Dimana Engkau Semangat Pancasila
Efi Hardianto

Benar, bahwa pada saat tanggal 1 Juni 1945 itu Soekarno mengusulkan nama dasar negara kita dengan nama "Pancasila".

Pancasila sebagai ideologi dan spirit bagi masyarakat Indonesia, malah dicederai dengan berbagai praktik yang justru mengaburkan nilai luhur pancasila itu sendiri, seperti tebang pilih penegakan hukum, maraknya pembegalan, anarkisme, narkoba, prostitusi dari kalangan muda, penodaan agama, hingga permasalahan kesenjangan sosial.

Bila kini masalah suku dan agama kembali dipersoalkan dalam urusan pemilihan, pertanda ada kuman degeneratif yang melunturkan semangat kebangsaan kita.

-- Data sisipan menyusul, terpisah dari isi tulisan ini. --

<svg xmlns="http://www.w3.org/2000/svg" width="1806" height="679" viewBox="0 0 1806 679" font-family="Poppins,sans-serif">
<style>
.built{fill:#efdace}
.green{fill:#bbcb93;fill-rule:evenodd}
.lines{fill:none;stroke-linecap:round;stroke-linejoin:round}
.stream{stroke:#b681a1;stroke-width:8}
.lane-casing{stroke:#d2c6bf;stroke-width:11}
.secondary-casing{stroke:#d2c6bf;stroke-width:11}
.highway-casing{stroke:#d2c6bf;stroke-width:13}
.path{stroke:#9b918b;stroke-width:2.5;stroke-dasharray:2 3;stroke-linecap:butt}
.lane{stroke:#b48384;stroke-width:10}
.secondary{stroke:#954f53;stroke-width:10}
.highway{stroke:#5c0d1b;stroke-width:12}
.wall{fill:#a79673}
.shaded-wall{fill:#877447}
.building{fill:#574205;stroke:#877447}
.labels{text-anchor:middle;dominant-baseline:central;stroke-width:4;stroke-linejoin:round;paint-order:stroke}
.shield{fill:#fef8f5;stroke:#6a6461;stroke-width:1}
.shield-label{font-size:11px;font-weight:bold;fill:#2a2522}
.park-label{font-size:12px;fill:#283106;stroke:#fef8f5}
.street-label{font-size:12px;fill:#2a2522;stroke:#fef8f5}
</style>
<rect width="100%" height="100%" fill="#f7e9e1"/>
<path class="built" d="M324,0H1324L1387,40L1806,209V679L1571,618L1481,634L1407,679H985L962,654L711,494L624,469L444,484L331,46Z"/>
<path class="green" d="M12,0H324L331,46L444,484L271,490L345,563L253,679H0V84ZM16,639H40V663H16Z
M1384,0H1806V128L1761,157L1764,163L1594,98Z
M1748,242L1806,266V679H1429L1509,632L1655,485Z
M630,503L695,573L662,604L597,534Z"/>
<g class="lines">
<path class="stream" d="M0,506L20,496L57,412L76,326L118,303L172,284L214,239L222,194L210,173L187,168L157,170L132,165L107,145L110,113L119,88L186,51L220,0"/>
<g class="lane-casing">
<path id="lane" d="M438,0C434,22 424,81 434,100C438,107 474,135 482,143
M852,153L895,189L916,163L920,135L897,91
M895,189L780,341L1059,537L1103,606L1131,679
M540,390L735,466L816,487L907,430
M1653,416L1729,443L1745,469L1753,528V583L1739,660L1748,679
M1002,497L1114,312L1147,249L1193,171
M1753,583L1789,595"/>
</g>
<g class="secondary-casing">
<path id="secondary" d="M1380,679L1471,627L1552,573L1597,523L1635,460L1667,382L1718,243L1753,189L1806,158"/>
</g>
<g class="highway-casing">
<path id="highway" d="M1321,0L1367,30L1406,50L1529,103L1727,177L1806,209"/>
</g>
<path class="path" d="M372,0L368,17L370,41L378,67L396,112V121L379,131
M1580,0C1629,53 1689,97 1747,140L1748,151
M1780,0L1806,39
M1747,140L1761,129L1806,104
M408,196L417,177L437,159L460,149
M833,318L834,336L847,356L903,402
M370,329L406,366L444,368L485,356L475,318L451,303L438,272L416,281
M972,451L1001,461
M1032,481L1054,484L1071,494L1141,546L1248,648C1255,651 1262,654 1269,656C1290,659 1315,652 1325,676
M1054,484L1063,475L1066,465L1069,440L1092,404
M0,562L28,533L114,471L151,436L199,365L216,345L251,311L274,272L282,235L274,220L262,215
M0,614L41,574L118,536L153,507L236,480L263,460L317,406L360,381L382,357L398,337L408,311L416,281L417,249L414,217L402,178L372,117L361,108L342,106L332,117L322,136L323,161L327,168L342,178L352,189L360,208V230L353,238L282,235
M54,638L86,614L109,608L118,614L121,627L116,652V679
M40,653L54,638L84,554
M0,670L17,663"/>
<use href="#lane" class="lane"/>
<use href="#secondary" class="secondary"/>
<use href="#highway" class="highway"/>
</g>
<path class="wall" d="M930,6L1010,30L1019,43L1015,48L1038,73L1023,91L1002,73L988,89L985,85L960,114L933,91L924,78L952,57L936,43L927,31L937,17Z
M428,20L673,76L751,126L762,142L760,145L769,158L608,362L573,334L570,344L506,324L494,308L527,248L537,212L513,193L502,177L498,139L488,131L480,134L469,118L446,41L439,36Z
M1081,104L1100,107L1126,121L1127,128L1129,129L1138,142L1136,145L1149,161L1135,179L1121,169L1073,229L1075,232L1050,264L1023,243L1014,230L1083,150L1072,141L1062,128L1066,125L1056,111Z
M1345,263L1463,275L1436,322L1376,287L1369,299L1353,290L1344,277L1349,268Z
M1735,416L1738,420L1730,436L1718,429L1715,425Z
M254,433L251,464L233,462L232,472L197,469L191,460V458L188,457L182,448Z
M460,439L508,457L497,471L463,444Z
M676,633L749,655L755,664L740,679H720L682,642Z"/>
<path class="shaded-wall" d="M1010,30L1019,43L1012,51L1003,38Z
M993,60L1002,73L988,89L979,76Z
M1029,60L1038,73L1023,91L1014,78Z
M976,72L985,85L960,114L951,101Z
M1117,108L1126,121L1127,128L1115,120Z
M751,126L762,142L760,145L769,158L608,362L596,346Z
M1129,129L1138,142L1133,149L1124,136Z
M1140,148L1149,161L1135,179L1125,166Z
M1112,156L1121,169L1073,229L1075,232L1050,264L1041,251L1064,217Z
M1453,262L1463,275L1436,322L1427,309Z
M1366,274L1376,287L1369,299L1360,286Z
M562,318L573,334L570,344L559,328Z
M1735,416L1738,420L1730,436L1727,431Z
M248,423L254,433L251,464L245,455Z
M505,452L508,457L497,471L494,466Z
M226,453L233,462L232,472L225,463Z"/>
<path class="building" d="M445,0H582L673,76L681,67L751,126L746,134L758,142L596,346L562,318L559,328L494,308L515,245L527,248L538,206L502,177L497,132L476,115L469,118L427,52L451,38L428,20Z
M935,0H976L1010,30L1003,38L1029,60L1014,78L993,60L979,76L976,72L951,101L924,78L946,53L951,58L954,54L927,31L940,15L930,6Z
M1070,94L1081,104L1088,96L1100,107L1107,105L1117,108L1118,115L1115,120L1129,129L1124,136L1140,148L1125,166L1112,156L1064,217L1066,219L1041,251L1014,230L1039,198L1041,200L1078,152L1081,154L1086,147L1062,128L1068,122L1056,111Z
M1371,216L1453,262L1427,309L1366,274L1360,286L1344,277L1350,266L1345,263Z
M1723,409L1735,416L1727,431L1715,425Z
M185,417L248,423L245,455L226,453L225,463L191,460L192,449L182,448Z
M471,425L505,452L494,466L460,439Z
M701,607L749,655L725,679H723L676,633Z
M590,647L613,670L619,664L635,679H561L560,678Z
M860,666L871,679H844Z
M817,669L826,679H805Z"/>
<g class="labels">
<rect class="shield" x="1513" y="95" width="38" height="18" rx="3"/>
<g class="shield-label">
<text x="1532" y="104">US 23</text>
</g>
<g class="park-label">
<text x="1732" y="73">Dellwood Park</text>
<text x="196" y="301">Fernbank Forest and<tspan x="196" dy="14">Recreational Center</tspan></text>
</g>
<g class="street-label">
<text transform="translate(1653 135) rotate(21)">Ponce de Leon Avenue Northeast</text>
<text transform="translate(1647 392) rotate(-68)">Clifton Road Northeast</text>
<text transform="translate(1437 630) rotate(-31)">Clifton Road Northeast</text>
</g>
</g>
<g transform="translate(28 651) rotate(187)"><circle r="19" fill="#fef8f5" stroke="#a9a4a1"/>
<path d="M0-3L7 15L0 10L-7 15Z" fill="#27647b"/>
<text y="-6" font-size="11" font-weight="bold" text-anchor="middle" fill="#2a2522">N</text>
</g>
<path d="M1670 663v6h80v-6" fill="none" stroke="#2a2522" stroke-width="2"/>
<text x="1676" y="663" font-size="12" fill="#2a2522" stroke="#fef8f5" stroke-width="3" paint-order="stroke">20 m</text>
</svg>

Ketegangan etno-religius ini harus dipandang sebagai gejala permukaan dari endapan penyakit yang menyerang sistem saraf Pancasila. Dan yang paling mudah terdeteksi dari tendensi kelunturan itu terjadi pada pengamalan sila ketuhanan.

Merebaknya kekerasan bernuansa agama merupakan letupan dari kecenderungan pemahaman, penghayatan, dan pengamalan ketuhanan yang tidak berkebudayaan. Seperti yang saat ini sedang marak aksi teror di negara kita, kejadian itu semua sangat tidak memancarkan semangat rahmatan lilalamin (kasih sayang bagi seru sekalian alam) Karena sudah tidak lagi merasakan dan menerapkan ideologi Pancasila.

Masalah-masalah tersebut merupakan representasi dari generasi sekarang yang tidak senasionalis, para pendiri bangsa ini yang rela berkorban membela bangsa dan Negara. Semangat nasionalismenya menjadi hilang karena membawa dan menggunakan paradigma egoistik dari suku bangsanya atau budayanya untuk membangun kehidupan berbangsa dan bernegara.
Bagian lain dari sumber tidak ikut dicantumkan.